對中國糧食自給所面臨的任何威脅,如果不采取新的強有力的措施加以解決,都可能會推動世界糧食价格的上漲,導致第三世界國家的社會和政治動蕩。《世界觀察》雜志以前發表的文章對此已有論述,有關水資源惡化的情況的新消息已經證實這种可能性是極其巨大的。目前中國政府面臨的挑戰是,如何滿足日益增長的城市和工業用水需求而又不損害其農業和世界糧食安全。

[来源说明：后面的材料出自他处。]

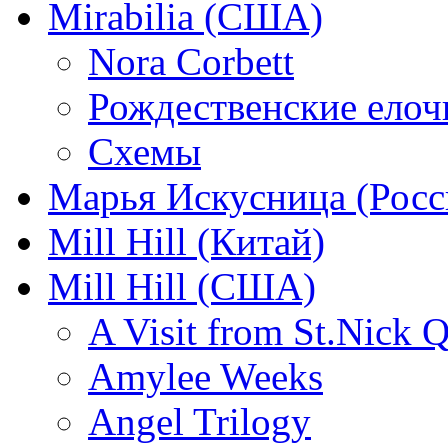
Mirabilia (США)
Nora Corbett
Рождественские елочк
Схемы
Марья Искусница (Росс
Mill Hill (Китай)
Mill Hill (США)
A Visit from St.Nick Q
Amylee Weeks
Angel Trilogy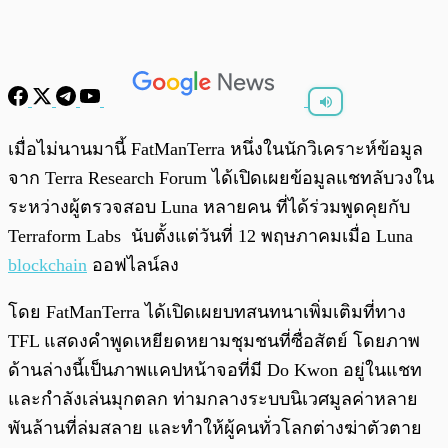
พร้อมเล่น
0:00
/
0:00
เมื่อไม่นานมานี้ FatManTerra หนึ่งในนักวิเคราะห์ข้อมูล
จาก Terra Research Forum ได้เปิดเผยข้อมูลแชทลับวงใน
ระหว่างผู้ตรวจสอบ Luna หลายคน ที่ได้ร่วมพูดคุยกับ
Terraform Labs นับตั้งแต่วันที่ 12 พฤษภาคมเมื่อ Luna
blockchain
ออฟไลน์ลง
โดย FatManTerra ได้เปิดเผยบทสนทนาเพิ่มเติมที่ทาง
TFL แสดงคำพูดเหยียดหยามชุมชนที่ซื่อสัตย์ โดยภาพ
ด้านล่างนี้เป็นภาพแคปหน้าจอที่มี Do Kwon อยู่ในแชท
และกำลังเล่นมุกตลก ท่ามกลางระบบนิเวศมูลค่าหลาย
พันล้านที่ล่มสลาย และทำให้ผู้คนทั่วโลกต่างฆ่าตัวตาย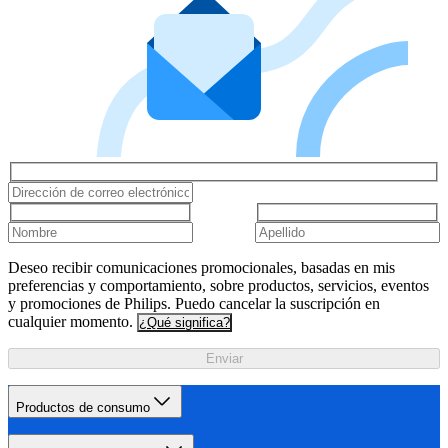
Deseo recibir comunicaciones promocionales, basadas en mis
preferencias y comportamiento, sobre productos, servicios, eventos
y promociones de Philips. Puedo cancelar la suscripción en
cualquier momento.
¿Qué significa?
Enviar
Productos de consumo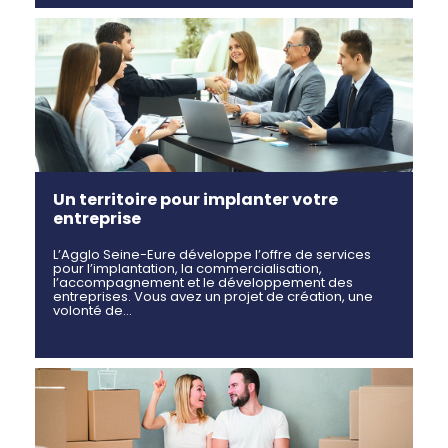
Un territoire pour implanter votre
entreprise
L’Agglo Seine-Eure développe l’offre de services
pour l’implantation, la commercialisation,
l’accompagnement et le développement des
entreprises. Vous avez un projet de création, une
volonté de…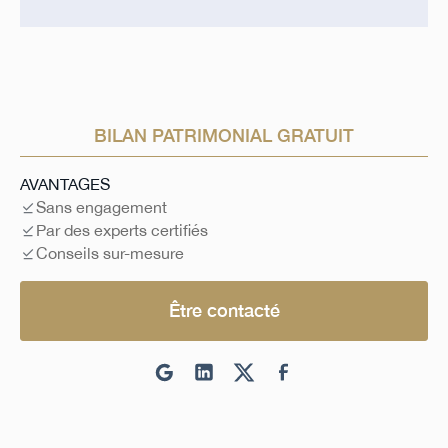
BILAN PATRIMONIAL GRATUIT
AVANTAGES
Sans engagement
Par des experts certifiés
Conseils sur-mesure
Être contacté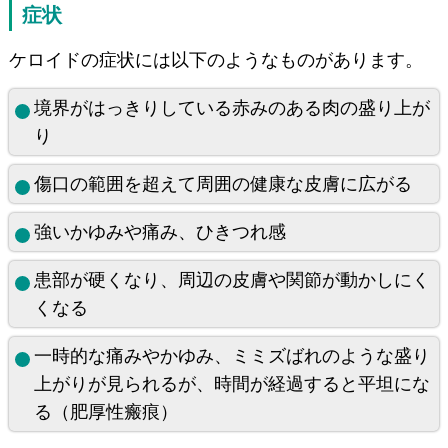
症状
ケロイドの症状には以下のようなものがあります。
境界がはっきりしている赤みのある肉の盛り上が
り
傷口の範囲を超えて周囲の健康な皮膚に広がる
強いかゆみや痛み、ひきつれ感
患部が硬くなり、周辺の皮膚や関節が動かしにく
くなる
一時的な痛みやかゆみ、ミミズばれのような盛り
上がりが見られるが、時間が経過すると平坦にな
る（肥厚性瘢痕）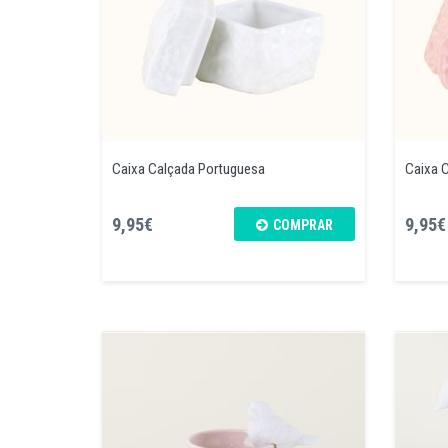
Caixa Calçada Portuguesa
Caixa 
9,95€
9,95€
COMPRAR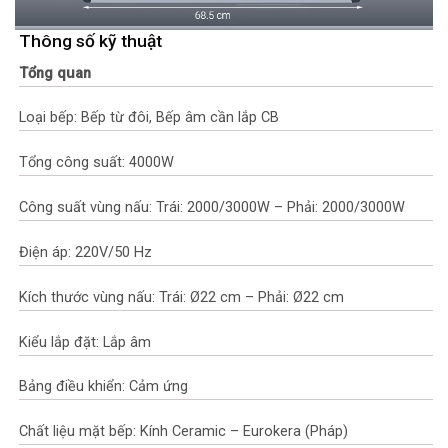
Thông số kỹ thuật
Tổng quan
Loại bếp: Bếp từ đôi, Bếp âm cần lắp CB
Tổng công suất: 4000W
Công suất vùng nấu: Trái: 2000/3000W – Phải: 2000/3000W
Điện áp: 220V/50 Hz
Kích thước vùng nấu: Trái: Ø22 cm – Phải: Ø22 cm
Kiểu lắp đặt: Lắp âm
Bảng điều khiển: Cảm ứng
Chất liệu mặt bếp: Kính Ceramic – Eurokera (Pháp)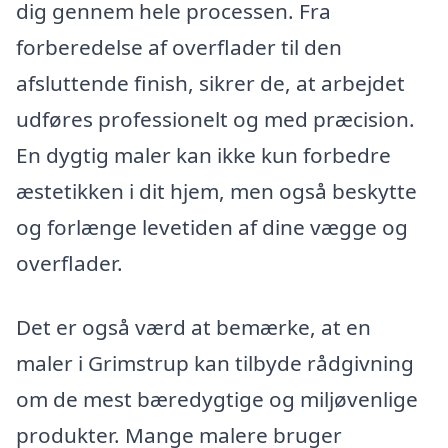
dig gennem hele processen. Fra
forberedelse af overflader til den
afsluttende finish, sikrer de, at arbejdet
udføres professionelt og med præcision.
En dygtig maler kan ikke kun forbedre
æstetikken i dit hjem, men også beskytte
og forlænge levetiden af dine vægge og
overflader.
Det er også værd at bemærke, at en
maler i Grimstrup kan tilbyde rådgivning
om de mest bæredygtige og miljøvenlige
produkter. Mange malere bruger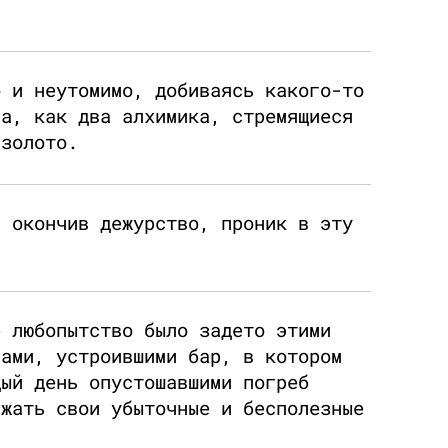
о и неутомимо, добиваясь какого-то
ва, как два алхимика, стремящиеся
 золото.
, окончив дежурство, проник в эту
е любопытство было задето этими
нами, устроившими бар, в котором
дый день опустошавшими погреб
лжать свои убыточные и бесполезные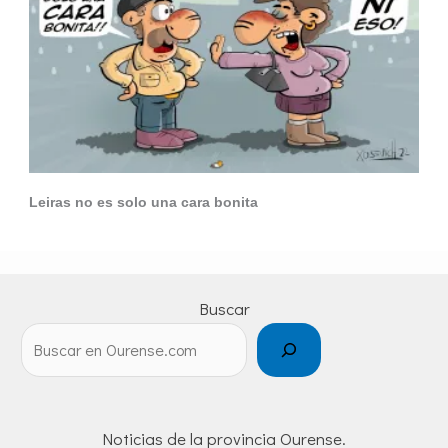
Leiras no es solo una cara bonita
Buscar
Noticias de la provincia Ourense.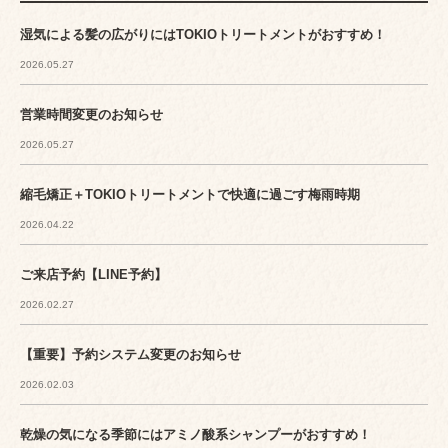
湿気による髪の広がりにはTOKIOトリートメントがおすすめ！
2026.05.27
営業時間変更のお知らせ
2026.05.27
縮毛矯正＋TOKIOトリートメントで快適に過ごす梅雨時期
2026.04.22
ご来店予約【LINE予約】
2026.02.27
【重要】予約システム変更のお知らせ
2026.02.03
乾燥の気になる季節にはアミノ酸系シャンプーがおすすめ！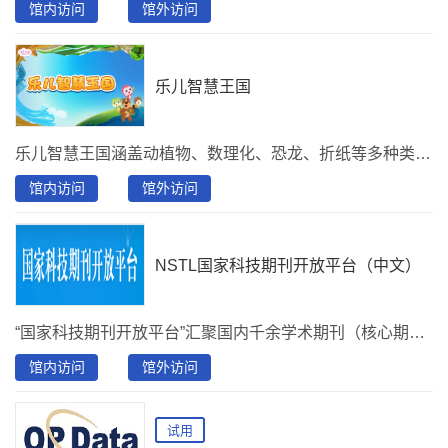
馆内访问
馆外访问
乐儿智慧王国
乐儿智慧王国涵盖动植物、数理化、恐龙、折纸等多种类别，向少儿趣味讲解多种知识，陪伴孩子开启广阔未来。
馆内访问
馆外访问
NSTL国家科技期刊开放平台（中文）
“国家科技期刊开放平台”汇聚国内千余学术期刊（核心期刊占比超70%），收录论文超500万篇，提供即时的一站式获取服务；此平台收录了“中国科学引文索引”数据库（csci.istic.ac.cn），该数据库汇集 2000 年以来 6000种中文学术期刊的论文引文全量数据，能即时展示期刊收录和引用情况，动态查询期刊的历年影响因子、引用频次、H 指数和高被引指标等。可检索浏览《中国高被引分析报告》、《中国期刊引证报告（扩刊版）》全书。
馆内访问
馆外访问
试用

中國為農業灌溉提供足夠用水的能力正在下降,主要證据包括中國所有北方地區的河流和灌溉用井正被抽干,而這种情形恰恰發生在世界糧食庫存量接近有史以來的最低點的時候。隨著中國經濟的蓬勃發展和巨額貿易順差的產生,中國有能力進口更多糧食來解決其缺水問題,因為她可以付高价購買糧食,但其它同樣面臨不斷增大的糧食缺口的低收入國家卻不能支付這么高的糧价,對世界上那十三億每天消費不超過一美元的人口而言,更高的糧价可能會危及其生活。這一問題已變得与世界安全如此明顯地聯在一起,以致統屬美國所有情報机關的國家情報委員會開始以當年關注蘇聯軍事力量發展的熱情來密切注視該事態的發展。對中國缺水可能威脅全球安全這一問題的深切關注,促使美國國家情報委員會(NIC)資助了一項多學科研究項目以分析中國糧食供給前景。該項目由哈佛大學地球与天體科學系主任邁克爾歲薛J俄若埃(MichaelMcElroy)主持,他們利用間諜衛星所提供的信息修正了對中國种植面積的估算,委托美國圣地亞國家實驗室進行計算机建模分析以估計中國每一條江河流域未來的缺水情況。該研究小組最近發表的研究結果認為,中國在未來的几十年間將需要大規模地進口糧食。這一結論与《世界觀察》雜志早期發表的文章的推斷相吻合。
缺水的跡象
自本世紀中葉以來,中國的人口增加了近七億,這一新增數量相當于工業革命開始時世界人口的總數。中國的大多數人口都集中在包括黃河和長江在內的几條主要河流流經的區域。這些河流為中國大部分糧食生產提供了所需灌溉用水,同時還滿足了不斷增長的城市和工業用水需求。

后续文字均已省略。